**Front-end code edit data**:

------------------------

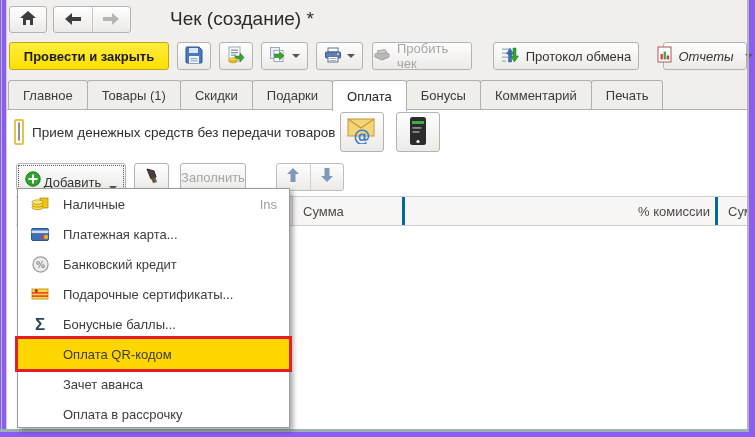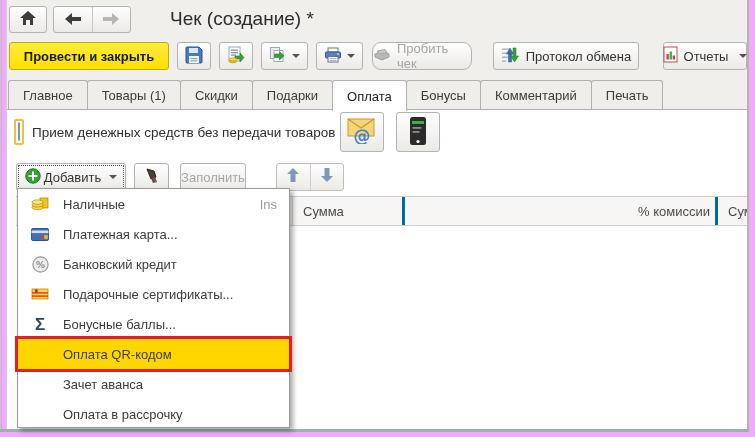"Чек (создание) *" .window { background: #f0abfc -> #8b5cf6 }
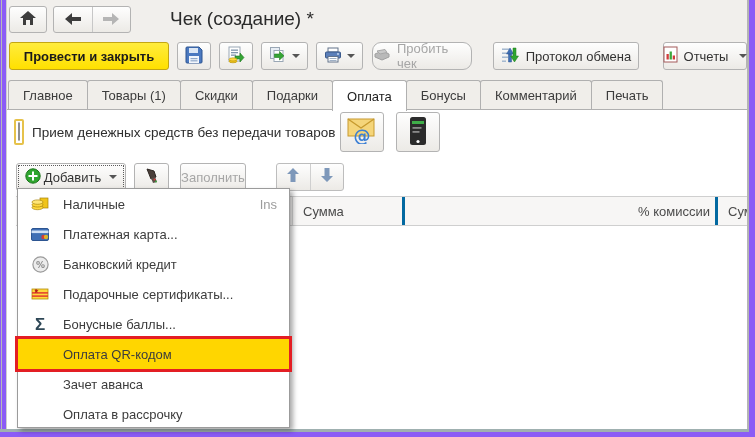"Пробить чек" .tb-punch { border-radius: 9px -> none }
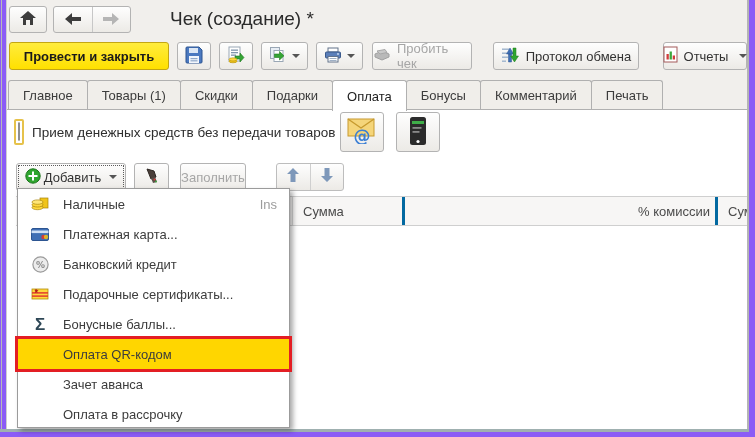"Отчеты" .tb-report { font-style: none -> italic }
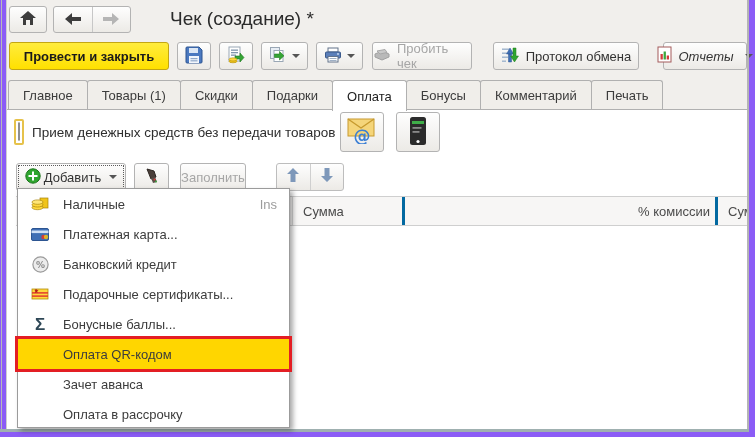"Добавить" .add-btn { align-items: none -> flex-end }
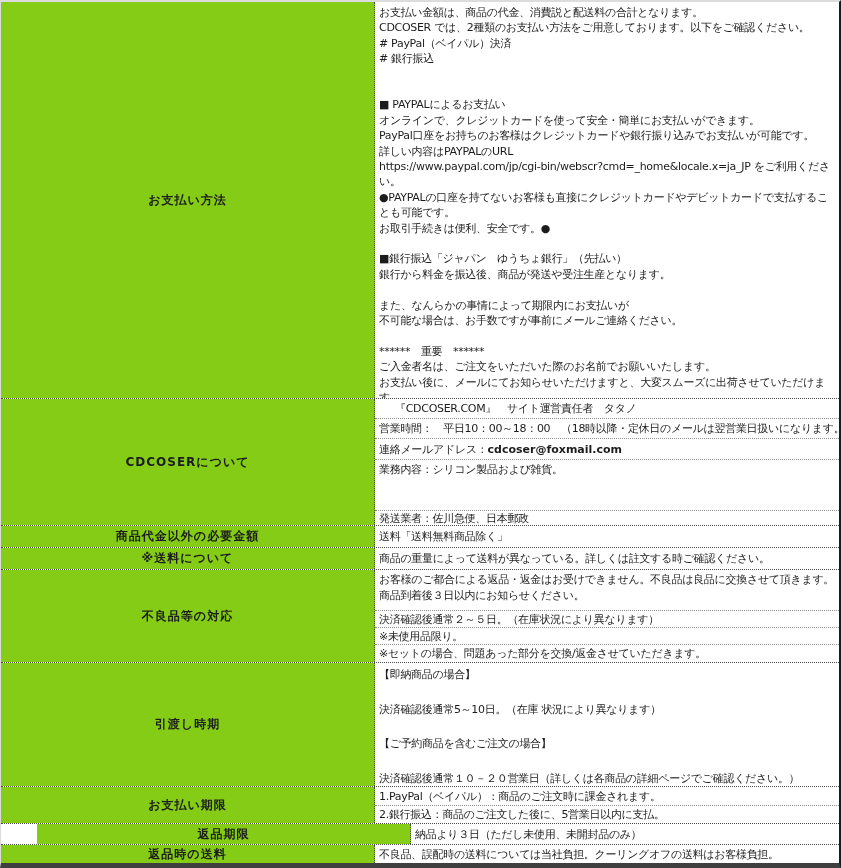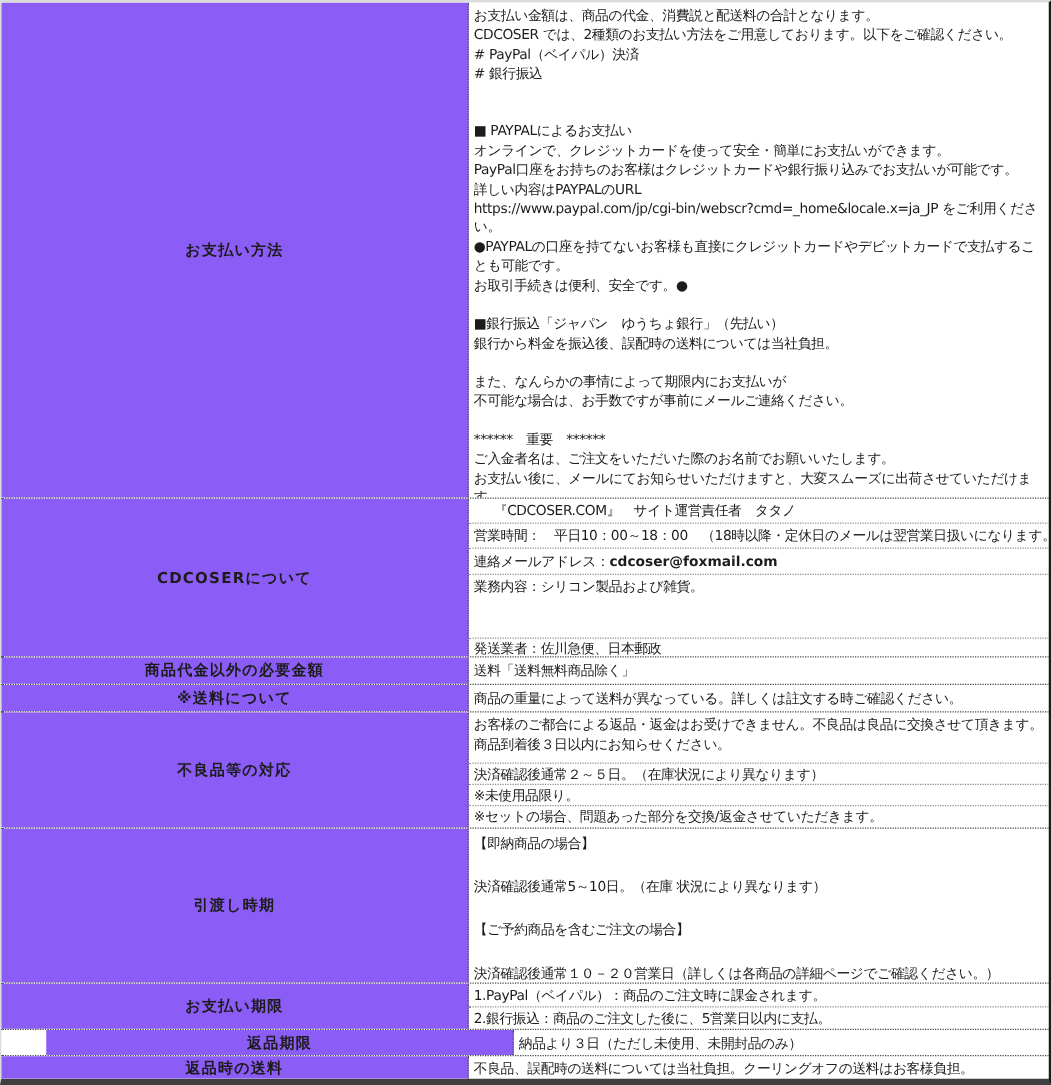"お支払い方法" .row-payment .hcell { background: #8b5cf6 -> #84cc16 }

------------------------

**What you will do**:
Without the pictures, reproduce every entry exactly as written.

**Your response**:
"Чек (создание) *" .window { background: #f0abfc -> #8b5cf6 }
"Пробить чек" .tb-punch { border-radius: 9px -> none }
"Отчеты" .tb-report { font-style: none -> italic }
"Добавить" .add-btn { align-items: none -> flex-end }
"お支払い方法" .row-payment .hcell { background: #8b5cf6 -> #84cc16 }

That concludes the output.